TEXT UNDER STUDY:
◇ ◇ ◇
Theater review: Between Friends

Play by Hagit Rehavi Nikolaevsky; based on the novel by Amos Oz; directed by Aya Kaplan Beersheva Theater, April 7.

Cameri Theater (photo credit: Lauren Izso)
Cameri Theater
(photo credit: Lauren Izso)
Communal activity begins and ends Between Friends, but of true community there is none. The drama takes place in the late 1950s during the eight days of Hanukka at the fictional kibbutz of Ikhat, where jealousies, petty rivalries, backbiting, who belongs and who doesn’t, and other unlovely attributes harry the members like an ongoing telenovela.
Henya (Ora Meirson) is demanding that the kibbutz allow her son Yotam (Nitzan Rothschild) to study in Italy.
Stormy ideologue David (Amir Kriaf) is conducting a clandestine affair with Nina Sirota (Yael Eytan), a woman many years his junior, an affair everybody knows about but her father Nahum Asherov (Ofer Zohar), David’s best buddy.
◇ ◇ ◇
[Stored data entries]
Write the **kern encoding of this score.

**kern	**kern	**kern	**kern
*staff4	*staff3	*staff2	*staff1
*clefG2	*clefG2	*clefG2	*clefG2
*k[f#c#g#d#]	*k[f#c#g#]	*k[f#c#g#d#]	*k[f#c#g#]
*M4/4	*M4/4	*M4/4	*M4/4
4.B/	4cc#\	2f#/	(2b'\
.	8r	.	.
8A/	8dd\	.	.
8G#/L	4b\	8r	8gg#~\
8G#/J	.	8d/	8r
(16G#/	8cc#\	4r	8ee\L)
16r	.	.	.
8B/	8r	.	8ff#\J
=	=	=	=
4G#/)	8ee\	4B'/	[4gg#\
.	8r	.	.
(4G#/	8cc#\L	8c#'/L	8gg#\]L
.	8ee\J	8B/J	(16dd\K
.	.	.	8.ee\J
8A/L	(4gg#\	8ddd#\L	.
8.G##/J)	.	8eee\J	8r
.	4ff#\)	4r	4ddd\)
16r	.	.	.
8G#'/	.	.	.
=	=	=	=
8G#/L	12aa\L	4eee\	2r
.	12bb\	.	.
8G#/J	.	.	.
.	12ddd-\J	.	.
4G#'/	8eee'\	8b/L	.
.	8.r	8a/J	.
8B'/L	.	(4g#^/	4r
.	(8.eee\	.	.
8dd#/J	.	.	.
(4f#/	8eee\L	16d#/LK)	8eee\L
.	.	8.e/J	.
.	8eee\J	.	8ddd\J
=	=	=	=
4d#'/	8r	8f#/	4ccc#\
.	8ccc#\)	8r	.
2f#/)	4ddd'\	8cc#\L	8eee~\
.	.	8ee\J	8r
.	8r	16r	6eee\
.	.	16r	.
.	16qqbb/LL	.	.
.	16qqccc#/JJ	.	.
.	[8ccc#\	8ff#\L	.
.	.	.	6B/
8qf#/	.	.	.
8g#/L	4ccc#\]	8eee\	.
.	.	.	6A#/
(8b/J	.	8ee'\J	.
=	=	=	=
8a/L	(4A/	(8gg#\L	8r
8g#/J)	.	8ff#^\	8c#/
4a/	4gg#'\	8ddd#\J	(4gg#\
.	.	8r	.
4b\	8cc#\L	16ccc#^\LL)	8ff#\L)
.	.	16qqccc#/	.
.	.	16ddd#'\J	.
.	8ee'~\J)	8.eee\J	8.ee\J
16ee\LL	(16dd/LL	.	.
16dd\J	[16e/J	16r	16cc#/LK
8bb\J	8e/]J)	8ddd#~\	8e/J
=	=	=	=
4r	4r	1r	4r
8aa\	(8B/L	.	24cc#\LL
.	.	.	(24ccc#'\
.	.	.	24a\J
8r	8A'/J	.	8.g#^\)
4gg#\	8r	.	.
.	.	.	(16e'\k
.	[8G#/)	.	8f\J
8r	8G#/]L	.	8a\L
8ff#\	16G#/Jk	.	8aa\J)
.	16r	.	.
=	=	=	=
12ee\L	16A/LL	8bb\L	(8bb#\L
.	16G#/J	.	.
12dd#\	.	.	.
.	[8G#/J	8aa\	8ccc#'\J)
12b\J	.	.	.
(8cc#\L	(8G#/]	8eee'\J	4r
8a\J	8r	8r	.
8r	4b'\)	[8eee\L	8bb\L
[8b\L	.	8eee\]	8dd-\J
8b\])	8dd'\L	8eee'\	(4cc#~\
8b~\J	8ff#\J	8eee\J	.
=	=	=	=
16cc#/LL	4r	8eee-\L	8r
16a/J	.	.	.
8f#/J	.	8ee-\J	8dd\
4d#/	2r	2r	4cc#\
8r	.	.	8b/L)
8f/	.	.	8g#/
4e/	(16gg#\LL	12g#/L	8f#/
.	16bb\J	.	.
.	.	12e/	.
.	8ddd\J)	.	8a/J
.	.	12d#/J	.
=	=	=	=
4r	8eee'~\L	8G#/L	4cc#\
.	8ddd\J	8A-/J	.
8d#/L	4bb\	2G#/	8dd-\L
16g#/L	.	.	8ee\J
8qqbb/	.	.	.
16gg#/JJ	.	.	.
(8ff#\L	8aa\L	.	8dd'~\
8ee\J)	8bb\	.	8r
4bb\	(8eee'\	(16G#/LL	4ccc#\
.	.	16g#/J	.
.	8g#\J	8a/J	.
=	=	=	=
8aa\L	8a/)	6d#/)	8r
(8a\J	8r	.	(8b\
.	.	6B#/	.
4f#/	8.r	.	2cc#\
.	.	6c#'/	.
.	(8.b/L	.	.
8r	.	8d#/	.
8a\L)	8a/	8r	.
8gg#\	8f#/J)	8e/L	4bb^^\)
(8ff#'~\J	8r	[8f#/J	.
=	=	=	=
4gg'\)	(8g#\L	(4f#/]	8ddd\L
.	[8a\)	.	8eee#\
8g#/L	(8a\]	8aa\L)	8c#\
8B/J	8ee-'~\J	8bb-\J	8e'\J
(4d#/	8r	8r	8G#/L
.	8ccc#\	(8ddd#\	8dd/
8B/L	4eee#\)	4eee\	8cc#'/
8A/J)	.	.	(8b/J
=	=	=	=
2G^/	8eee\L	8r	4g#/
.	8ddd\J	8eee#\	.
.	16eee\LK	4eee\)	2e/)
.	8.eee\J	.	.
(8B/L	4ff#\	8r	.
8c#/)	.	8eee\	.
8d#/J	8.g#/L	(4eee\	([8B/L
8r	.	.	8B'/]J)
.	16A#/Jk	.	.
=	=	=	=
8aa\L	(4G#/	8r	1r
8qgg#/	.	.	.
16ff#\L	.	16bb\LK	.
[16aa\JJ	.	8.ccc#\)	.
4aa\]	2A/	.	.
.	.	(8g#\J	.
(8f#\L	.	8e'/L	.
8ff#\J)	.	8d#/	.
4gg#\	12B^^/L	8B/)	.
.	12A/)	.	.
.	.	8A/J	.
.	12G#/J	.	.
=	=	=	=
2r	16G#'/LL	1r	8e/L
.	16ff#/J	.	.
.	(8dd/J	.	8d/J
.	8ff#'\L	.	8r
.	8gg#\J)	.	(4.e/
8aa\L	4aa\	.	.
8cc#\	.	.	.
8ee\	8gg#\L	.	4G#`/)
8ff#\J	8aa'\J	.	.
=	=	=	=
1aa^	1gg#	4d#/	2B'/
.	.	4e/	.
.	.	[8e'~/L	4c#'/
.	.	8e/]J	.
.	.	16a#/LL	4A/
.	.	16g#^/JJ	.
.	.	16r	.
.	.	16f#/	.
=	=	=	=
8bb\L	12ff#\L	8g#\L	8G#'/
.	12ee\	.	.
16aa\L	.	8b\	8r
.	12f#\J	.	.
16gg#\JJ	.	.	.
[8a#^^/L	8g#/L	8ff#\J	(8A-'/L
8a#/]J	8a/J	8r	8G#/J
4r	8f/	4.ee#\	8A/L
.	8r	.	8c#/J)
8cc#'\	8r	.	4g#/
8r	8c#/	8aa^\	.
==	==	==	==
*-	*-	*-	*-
◇ ◇ ◇
WHAT TO WORK ON: Give a two-sentence summary of the theater review. The material isn't needed here.

RESPONSE: Between Friends is set in the late 1950s at a fictional kibbutz called Ikhat during the eight days of Hanukka, where the members are beset by jealousies, petty rivalries and backbiting despite their communal activity. Henya demands that the kibbutz let her son Yotam study in Italy, and the ideologue David conducts a secret affair with the much younger Nina, which everyone knows about except her father Nahum, David's best friend.